Execute multiple tool calls concurrently:

from arcadepy import AsyncArcade
import asyncio

async def batch_process():
    client = AsyncArcade()
    user_id = "user@example.com"

    tasks = [
        client.tools.execute(
            tool_name="MyToolkit.FetchApiData",
            input={"endpoint": f"/v1/users/{user_id}"},
            user_id=user_id
        )
        for user_id in range(1, 11)
    ]

    results = await asyncio.gather(*tasks)
    return [r.output.value for r in results]

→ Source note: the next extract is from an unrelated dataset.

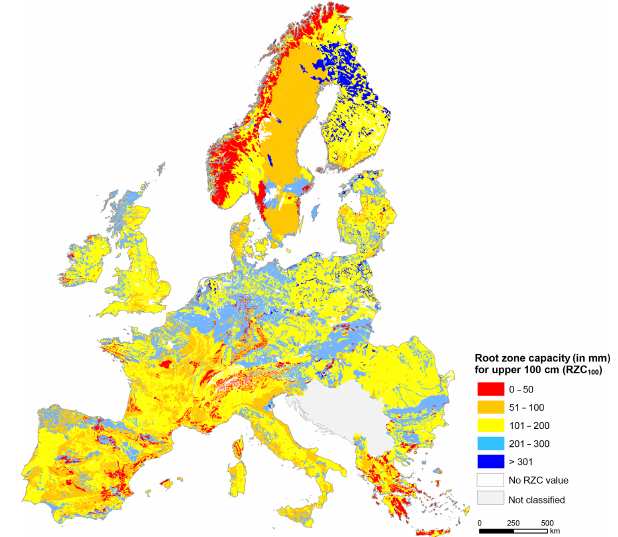
Figure 3. The soil organic carbon stocks (tha − 1 ) in Europe within the upper 100cm of soil calculated based on level-1 data (dominat- ing soil types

data = asyncio.run(batch_process())

Deploy to Production

Cloud Deployment

Deploy toolkits to Arcade Cloud using Arcade Deploy:

arcade deploy

Create a worker.toml configuration:

[[worker]]
[worker.config]
id = "my-worker"
secret = "your_worker_secret"

[worker.local_source]
packages = ["./my_toolkit"]

Arcade handles hosting, load balancing, and monitoring.

Self-Hosted Deployment

Run Arcade Engine with custom tools in your infrastructure:

# docker-compose.yml
version: '3.8'
services:
  arcade-engine:
    image: ghcr.io/arcadeai/engine:latest
    environment:
      - ARCADE_API_KEY=${ARCADE_API_KEY}
    ports:
      - "9099:9099"

  custom-worker:
    build: ./my_toolkit
    environment:
      - ARCADE_WORKER_SECRET=${WORKER_SECRET}
    ports:
      - "8002:8002"

Learn more about local deployment.

Test and Evaluate Tools

Write Evaluations

Create test suites for custom tools:

# evals/eval_my_toolkit.py
import pytest
from arcade.sdk.eval import ToolEvaluation

@pytest.mark.asyncio
async def test_process_data():
    eval = ToolEvaluation(
        tool_name="MyToolkit.ProcessData",
        inputs={
            "data_source": "test_data.csv",
            "operation": "filter",
            "parameters": {"column": "status", "value": "active"}
        },
        expected_output_type="dict"
    )

    result = await eval.run()
    assert result.success
    assert "result" in result.output

Run evaluations before deployment:

arcade evals run

More information in the evaluation guide.

Test with CLI Chat

Test tools interactively:

arcade chat --toolkit my_toolkit

This starts an interactive session where you can test tool execution with natural language prompts.

Best Practices

Tool Design

  • Use descriptive, action-oriented names
  • Provide detailed parameter descriptions
  • Return structured data (dictionaries, lists)
  • Validate inputs early
  • Handle edge cases explicitly

Security

  • Store API keys in environment variables
  • Use context.get_secret() for credentials
  • Never log authentication tokens
  • Validate user permissions before privileged operations
  • Implement rate limiting for expensive operations

Performance

  • Use async/await for I/O operations
  • Implement caching for frequently accessed data
  • Return early when possible
  • Use connection pooling for databases
  • Batch API calls when supported

Error Messages

  • Return clear, actionable error messages
  • Include relevant context in errors
  • Use appropriate error types (RetryableToolError, ToolError)
  • Log errors for debugging

Monitoring and Debugging

Access execution logs in the Arcade Dashboard:

  • Tool invocation timestamps
  • Input parameters and outputs
  • Execution duration
  • Error traces

Logs are searchable by user ID, tool name, and timestamp for 30 days.

Resources

Custom tools enable Python agents to execute real-world actions through secure, authenticated integrations. The patterns in this guide provide the foundation for building production-ready tool integrations.